:: Work request ::
When a line of the entries contains "index", please list that line.

:: Stored data ::
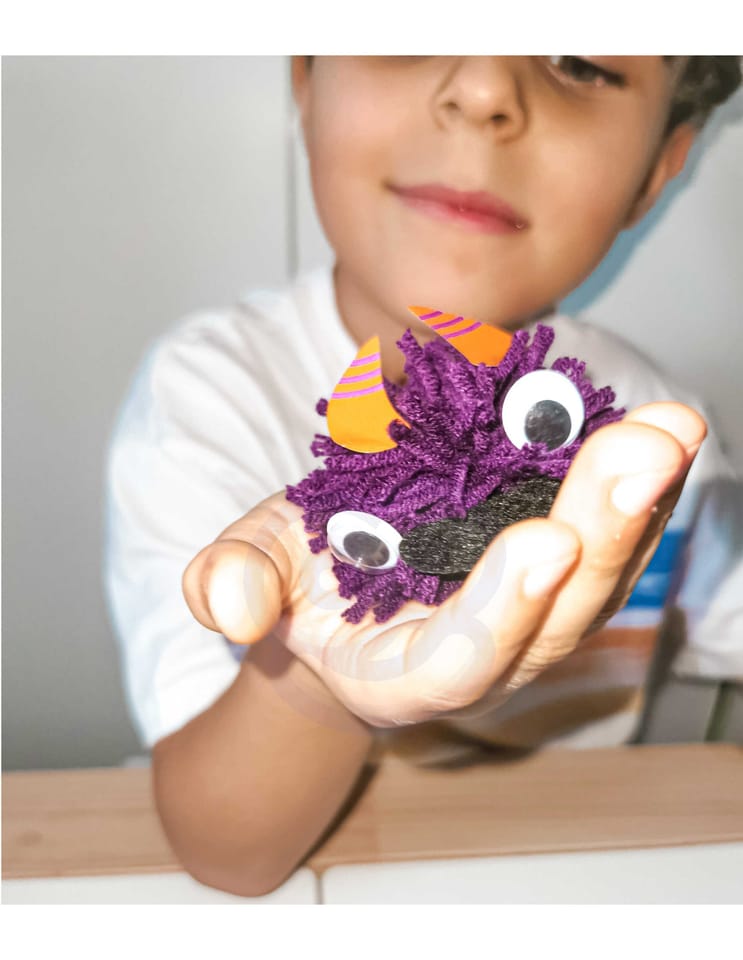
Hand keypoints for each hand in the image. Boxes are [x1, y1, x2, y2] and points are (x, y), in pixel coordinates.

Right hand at [182, 401, 704, 727]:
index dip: (502, 609)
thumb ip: (230, 587)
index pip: (461, 660)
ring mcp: (531, 615)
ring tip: (668, 427)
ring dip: (638, 502)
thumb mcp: (249, 575)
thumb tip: (234, 607)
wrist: (346, 593)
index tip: (543, 540)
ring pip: (599, 576)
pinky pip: (605, 534)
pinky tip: (662, 427)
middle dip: (602, 533)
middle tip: (644, 450)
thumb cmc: (298, 587)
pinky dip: (636, 484)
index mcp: (402, 676)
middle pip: (558, 616)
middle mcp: (487, 656)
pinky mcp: (554, 569)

:: Response for this exercise ::
index dip: (502, 609)
index pip: (461, 660)
index tip: (543, 540)
index mcp: (402, 676)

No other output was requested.